The Challenges Of Communication In Architectural Design

People tend to travel in groups that they identify with. We tend to gravitate toward colleagues or friends that “get us” and that we can share some level of connection with. Those connections build trust and rapport over time. It’s great to have a close nit group of friends or family but we live in a diverse world. Many young architects don’t begin to understand the importance of communication until they are forced to step out of their comfort zone and interact with people from different backgrounds and life experiences. Communication is critical to delivering a successful project to a client. The challenge is communicating a design to a client that has a different background, life experience, expertise and expectation of the project, all of which they bring with them to the design and construction process.

Architects usually excel in visualizing projects, but many times they lack the skills to effectively communicate that vision to clients. Many schools of architecture do little to train students in effective communication and focus rather on math, theory or other technical subjects. Many of the lessons of effective communication are learned by the student outside of the classroom, usually in real world scenarios which many times can be hard lessons to learn. Many clients would rather work with experienced design professionals in lieu of younger architects because many of the younger architects lack these real-world experiences and in turn communication skills which can have a significant impact on the project.

One major source of miscommunication usually starts early in the project when the vision that the architect develops in their own mind looks different than the vision that the client has, and the architect has not effectively communicated his/her vision to bring this difference to light. Sometimes architects make upfront assumptions about the direction of the project and they wrongly assume that their vision is also what the client wants. Everyone appears to be going along in the design process without a hitch until it all comes to a head and you have a dissatisfied client. The worst-case scenario is when the client doesn’t realize that his vision is different from the architect until they see the built product. This can lead to buyer’s remorse, project dissatisfaction, lost money, lost time and anger toward to the architect.

The differences in visions between the architect and client is directly related to a lack of communication but it is further complicated by what psychologist call “pseudo-communication”. Merriam-Webster defines pseudo to mean “being apparently rather than actually as stated”. Using this definition, pseudo-communication is defined as apparently communicated rather than actually communicated. I have seen this many time over my professional career. People think they are communicating and on the same page when in fact they are saying two different things. Often familiar words are used but people interpret the words differently depending on their own background. When this happens, it can have a negative effect on a project, the miscommunication many times is not brought to light until later in the design or construction process and after the project has been negatively impacted.

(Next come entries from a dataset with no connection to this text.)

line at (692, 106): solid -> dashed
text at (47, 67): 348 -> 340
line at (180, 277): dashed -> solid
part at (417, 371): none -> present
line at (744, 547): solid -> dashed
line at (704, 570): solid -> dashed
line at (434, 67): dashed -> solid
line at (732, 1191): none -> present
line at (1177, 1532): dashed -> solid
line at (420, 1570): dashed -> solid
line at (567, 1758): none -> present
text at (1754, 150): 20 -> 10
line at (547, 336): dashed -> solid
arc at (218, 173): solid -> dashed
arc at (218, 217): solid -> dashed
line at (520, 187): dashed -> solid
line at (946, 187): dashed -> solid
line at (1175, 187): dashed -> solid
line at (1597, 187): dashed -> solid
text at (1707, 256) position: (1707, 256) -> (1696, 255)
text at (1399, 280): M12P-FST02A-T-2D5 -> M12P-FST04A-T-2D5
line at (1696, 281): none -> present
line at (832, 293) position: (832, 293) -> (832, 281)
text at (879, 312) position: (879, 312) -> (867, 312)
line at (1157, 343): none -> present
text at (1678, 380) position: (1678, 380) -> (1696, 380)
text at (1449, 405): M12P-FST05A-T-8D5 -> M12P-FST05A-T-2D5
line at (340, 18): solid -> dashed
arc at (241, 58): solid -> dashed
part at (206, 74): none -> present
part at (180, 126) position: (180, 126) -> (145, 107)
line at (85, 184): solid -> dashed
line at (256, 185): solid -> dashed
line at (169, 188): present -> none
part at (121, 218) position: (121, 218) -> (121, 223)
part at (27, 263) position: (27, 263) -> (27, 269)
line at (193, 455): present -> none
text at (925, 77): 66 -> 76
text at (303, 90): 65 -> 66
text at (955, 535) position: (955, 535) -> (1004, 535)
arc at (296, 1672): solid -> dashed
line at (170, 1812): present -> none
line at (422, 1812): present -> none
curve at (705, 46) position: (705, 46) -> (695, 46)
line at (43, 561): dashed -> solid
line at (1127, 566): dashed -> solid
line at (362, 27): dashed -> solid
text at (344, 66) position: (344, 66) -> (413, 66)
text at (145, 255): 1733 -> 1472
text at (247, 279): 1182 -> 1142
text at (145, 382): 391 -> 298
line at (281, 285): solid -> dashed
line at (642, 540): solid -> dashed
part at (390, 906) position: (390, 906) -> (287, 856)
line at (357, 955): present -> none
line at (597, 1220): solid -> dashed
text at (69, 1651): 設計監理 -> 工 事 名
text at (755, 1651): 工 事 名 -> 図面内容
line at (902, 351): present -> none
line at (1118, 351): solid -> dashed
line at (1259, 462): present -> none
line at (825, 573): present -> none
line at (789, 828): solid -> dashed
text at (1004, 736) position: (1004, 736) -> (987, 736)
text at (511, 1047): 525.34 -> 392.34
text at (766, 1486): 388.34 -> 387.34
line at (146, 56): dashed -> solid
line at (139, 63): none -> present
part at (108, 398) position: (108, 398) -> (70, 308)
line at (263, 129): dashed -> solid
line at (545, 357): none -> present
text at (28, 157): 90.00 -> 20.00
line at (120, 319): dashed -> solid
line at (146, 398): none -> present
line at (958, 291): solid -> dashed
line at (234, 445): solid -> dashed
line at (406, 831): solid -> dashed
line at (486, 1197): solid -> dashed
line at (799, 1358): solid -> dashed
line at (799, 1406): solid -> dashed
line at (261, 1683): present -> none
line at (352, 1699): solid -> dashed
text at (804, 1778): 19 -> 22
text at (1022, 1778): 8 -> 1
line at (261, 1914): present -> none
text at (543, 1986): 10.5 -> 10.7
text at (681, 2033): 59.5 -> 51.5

For clients, engaging an experienced architect who is well versed in communicating a design is vital to the success of the project. To that end, an experienced architect knows that they must employ tools to aide them in delivering a well communicated, well designed and cost-effective project for the client. In the past, this required architects to create hand sketches of their visions to communicate and confirm their concepts with the owners. This of course was time consuming and expensive. As the project developed, the sketches were redone several times before an acceptable solution was reached. Today’s technology, however, allows architects to create realistic 3D versions of the project in a digital format which allows the client to readily see the project and compare it to their own vision, effectively strengthening the communication of the architect and client through visual medium rather than words which can be misinterpreted. Additionally, with the use of today’s BIM technology, the 3D models can be easily changed and developed into construction documents which brings an unprecedented efficiency to the project and value to the client. A image can convey a lot of information efficiently and effectively. For example, one can look at the below images without knowing anything about these projects and learn a lot about the designs without a word being spoke or written about them. Architects use images such as these as talking points to generate conversation about the projects and ensure everyone involved in the project is on the same page and shares the same vision which promotes satisfaction with the final built project.

At the end of the day we are all still human and no technology or level of life experience can completely remove the chance for miscommunications to occur. However, engaging an experienced architect who is well versed in the proper tools can add a significant value to the project and help ensure that the design meets the client’s expectations and that the construction process is successful.